TEXT BLOCK Start Marker
[PATCH 2/2] pid: Optional first-fit pid allocation

Michal Koutný posted 2 patches 9 months, 4 weeks ago
[PATCH 2/2] pid: Optional first-fit pid allocation
Posted by Michal Koutný 9 months, 4 weeks ago
Noone would need to use this allocation strategy (it's slower, pid
numbers collide sooner). Its primary purpose are pid namespaces in
conjunction with pids.max cgroup limit which keeps (virtual) pid numbers
below the given limit. This is for 32-bit userspace programs that may
not work well with pid numbers above 65536.

Link: https://lore.kernel.org/r/20241122132459.135120-1-aleksandr.mikhalitsyn@canonical.com/
Signed-off-by: Michal Koutný <mkoutny@suse.com>
---
 Documentation/admin-guide/sysctl/kernel.rst |  2 ++
 include/linux/pid_namespace.h               |  3 +++
 kernel/pid.c                                | 12 +++++++--
 kernel/pid_namespace.c                      | 28 +++++++++++++++------
 4 files changed, 36 insertions(+), 9 deletions(-)

diff --git a/Documentation/admin-guide/sysctl/kernel.rst b/Documentation/admin-guide/sysctl/kernel.rst
index a43b78b4b6464..f5e68d1c8849f 100644
--- a/Documentation/admin-guide/sysctl/kernel.rst
+++ b/Documentation/admin-guide/sysctl/kernel.rst
@@ -1043,6 +1043,8 @@ The last pid allocated in the current (the one task using this sysctl
 lives in) pid namespace. When selecting a pid for a next task on fork
 kernel tries to allocate a number starting from this one.
 
+When set to -1, first-fit pid numbering is used instead of the next-fit.
+
 
 powersave-nap (PPC only)
 ========================
diff --git a/include/linux/pid_namespace.h b/include/linux/pid_namespace.h
index f9f9931e02d6a..10bf66ca78590 100644
--- a/include/linux/pid_namespace.h
+++ b/include/linux/pid_namespace.h
@@ -41,6 +41,9 @@ struct pid_namespace {
 #if defined(CONFIG_SYSCTL) && defined(CONFIG_MEMFD_CREATE)
TEXT BLOCK End Marker
SUPPLIED RECORDS Start Marker
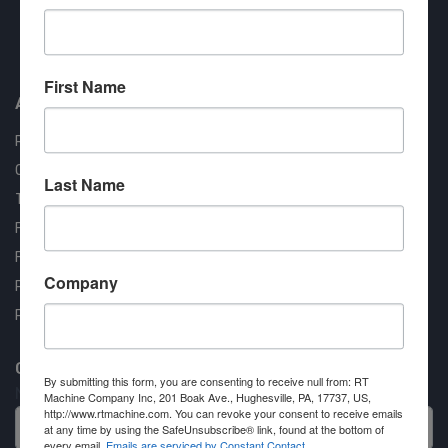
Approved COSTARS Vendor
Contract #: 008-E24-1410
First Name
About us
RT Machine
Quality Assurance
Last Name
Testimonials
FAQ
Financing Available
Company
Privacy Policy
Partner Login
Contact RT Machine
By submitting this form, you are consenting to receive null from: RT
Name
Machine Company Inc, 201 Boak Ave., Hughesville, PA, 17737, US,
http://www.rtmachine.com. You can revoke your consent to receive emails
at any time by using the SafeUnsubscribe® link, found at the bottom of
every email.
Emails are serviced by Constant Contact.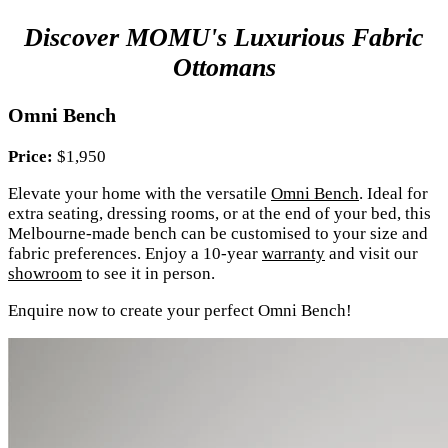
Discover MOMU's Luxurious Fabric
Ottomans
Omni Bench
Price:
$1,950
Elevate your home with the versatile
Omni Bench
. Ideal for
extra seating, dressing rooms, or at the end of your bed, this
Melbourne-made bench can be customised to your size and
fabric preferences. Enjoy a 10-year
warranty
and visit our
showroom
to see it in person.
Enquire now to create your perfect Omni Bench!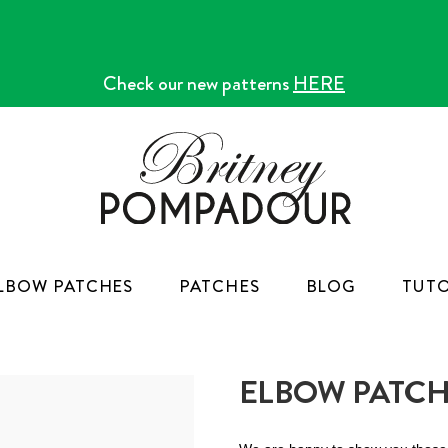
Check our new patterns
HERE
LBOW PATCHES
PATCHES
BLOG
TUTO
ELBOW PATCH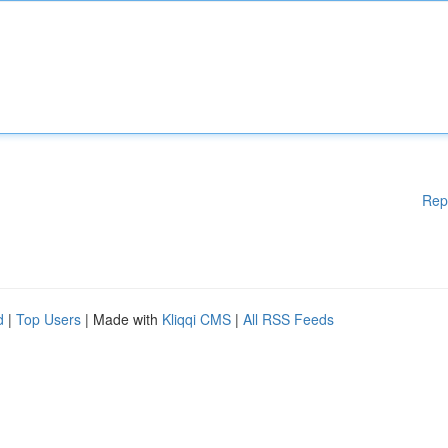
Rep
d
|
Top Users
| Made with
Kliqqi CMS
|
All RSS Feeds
SUPPLIED RECORDS End Marker
SUPPLIED RECORDS Start Marker
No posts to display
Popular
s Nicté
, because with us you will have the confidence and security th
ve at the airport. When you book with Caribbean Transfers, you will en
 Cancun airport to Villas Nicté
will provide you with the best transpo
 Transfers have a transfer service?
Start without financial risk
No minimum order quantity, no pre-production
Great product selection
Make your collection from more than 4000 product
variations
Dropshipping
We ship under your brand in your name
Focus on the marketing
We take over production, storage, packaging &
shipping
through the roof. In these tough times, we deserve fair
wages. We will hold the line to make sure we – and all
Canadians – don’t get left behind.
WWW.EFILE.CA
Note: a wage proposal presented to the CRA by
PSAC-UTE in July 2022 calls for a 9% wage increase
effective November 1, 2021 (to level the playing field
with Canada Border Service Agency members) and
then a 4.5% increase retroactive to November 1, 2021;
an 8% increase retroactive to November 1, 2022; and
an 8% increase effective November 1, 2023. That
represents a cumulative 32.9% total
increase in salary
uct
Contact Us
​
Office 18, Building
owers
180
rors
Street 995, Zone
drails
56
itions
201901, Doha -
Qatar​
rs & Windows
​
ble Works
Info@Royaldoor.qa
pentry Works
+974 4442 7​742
SUPPLIED RECORDS End Marker
SUPPLIED RECORDS Start Marker
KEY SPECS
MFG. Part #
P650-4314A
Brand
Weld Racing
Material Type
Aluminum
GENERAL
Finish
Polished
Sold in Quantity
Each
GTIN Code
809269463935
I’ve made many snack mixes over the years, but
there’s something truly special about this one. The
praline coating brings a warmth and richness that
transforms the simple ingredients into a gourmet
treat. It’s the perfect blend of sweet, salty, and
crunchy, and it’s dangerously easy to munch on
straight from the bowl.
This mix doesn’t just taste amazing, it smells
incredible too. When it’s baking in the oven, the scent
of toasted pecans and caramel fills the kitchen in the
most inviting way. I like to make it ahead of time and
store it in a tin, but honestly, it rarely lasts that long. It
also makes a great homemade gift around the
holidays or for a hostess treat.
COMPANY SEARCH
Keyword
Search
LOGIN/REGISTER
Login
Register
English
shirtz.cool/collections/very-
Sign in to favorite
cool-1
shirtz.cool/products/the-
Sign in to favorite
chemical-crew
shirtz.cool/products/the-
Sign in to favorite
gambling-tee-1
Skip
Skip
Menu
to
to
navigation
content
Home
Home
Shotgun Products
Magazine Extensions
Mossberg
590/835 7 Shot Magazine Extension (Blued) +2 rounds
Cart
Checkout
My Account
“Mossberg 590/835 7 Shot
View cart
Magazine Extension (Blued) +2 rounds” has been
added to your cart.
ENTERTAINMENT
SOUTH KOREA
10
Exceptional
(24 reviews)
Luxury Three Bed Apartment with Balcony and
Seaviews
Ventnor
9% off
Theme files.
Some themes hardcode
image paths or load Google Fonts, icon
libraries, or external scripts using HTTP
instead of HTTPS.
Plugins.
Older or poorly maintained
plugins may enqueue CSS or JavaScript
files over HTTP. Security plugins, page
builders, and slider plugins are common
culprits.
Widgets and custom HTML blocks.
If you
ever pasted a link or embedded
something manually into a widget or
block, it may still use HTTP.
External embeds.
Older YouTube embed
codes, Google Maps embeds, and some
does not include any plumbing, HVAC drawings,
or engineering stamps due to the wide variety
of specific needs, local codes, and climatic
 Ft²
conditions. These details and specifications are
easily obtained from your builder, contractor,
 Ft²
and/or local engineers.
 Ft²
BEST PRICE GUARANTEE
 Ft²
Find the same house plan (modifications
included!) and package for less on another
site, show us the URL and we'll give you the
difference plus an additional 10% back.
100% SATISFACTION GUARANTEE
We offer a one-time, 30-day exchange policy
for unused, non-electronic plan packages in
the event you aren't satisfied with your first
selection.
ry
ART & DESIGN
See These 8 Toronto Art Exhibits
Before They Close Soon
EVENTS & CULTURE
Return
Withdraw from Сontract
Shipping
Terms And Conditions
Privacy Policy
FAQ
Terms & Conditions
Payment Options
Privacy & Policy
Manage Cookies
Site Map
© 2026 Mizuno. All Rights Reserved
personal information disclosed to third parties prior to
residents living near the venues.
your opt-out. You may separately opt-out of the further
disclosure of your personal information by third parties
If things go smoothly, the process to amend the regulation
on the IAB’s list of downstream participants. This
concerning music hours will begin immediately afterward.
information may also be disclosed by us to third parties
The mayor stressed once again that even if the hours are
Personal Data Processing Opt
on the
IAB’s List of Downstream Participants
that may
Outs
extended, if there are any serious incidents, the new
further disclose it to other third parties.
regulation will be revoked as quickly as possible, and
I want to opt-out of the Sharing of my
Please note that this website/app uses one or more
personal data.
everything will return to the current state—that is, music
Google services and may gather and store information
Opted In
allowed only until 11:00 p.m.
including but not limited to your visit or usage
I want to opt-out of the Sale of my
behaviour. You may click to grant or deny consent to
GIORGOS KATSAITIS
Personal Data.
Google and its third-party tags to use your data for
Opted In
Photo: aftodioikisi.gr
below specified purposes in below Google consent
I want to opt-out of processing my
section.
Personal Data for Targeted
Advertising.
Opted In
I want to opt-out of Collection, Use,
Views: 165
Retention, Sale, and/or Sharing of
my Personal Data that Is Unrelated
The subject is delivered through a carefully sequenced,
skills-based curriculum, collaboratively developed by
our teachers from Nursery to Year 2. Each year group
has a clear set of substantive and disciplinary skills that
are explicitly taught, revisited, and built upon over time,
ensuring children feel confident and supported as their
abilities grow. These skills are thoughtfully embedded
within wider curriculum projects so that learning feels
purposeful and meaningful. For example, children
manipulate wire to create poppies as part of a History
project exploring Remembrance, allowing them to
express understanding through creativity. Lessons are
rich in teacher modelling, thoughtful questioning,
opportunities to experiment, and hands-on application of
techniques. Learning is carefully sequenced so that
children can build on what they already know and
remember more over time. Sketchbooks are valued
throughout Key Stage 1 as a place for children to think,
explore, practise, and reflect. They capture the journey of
SUPPLIED RECORDS End Marker
WORK INSTRUCTIONS:
(1) Answer these questions about the pid allocation patch above the items:
(a) Which 32-bit userspace programs is the change meant for?
(b) How many files does the patch change?
(c) What value must the sysctl be set to for first-fit pid numbering to be used?
(2) Please return the passage of the pid allocation patch starting at "diff --git a/Documentation/admin-guide/sysctl/kernel.rst" and ending at "powersave-nap (PPC only)".

EXPECTED RESULTS:
(1)
(a) Those that may not work well with pid numbers above 65536.
(b) 4 files.
(c) -1.

(2)
diff --git a/Documentation/admin-guide/sysctl/kernel.rst b/Documentation/admin-guide/sysctl/kernel.rst
index a43b78b4b6464..f5e68d1c8849f 100644
--- a/Documentation/admin-guide/sysctl/kernel.rst
+++ b/Documentation/admin-guide/sysctl/kernel.rst
@@ -1043,6 +1043,8 @@ The last pid allocated in the current (the one task using this sysctl
 lives in) pid namespace. When selecting a pid for a next task on fork
 kernel tries to allocate a number starting from this one.
 
+When set to -1, first-fit pid numbering is used instead of the next-fit.
+
 
 powersave-nap (PPC only)